══ Exercise material ══

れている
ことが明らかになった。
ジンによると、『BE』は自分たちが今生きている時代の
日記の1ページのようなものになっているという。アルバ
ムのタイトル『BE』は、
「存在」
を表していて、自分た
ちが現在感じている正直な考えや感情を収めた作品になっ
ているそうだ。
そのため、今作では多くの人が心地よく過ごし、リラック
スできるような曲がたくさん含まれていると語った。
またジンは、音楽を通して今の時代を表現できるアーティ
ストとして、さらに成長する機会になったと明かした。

═══

■ Required work ■
Each line of the data must be set down again as it is.

■ Completed exercise ■
れている
ことが明らかになった。
ジンによると、『BE』は自分たちが今生きている時代の
日記の1ページのようなものになっているという。アルバ
ムのタイトル『BE』は、
「存在」
を表していて、自分た
ちが現在感じている正直な考えや感情を収めた作品になっ
ているそうだ。
そのため、今作では多くの人が心地よく過ごし、リラック
スできるような曲がたくさん含まれていると語った。
またジンは、音楽を通して今の時代を表現できるアーティ
ストとして、さらに成長する機会になったと明かした。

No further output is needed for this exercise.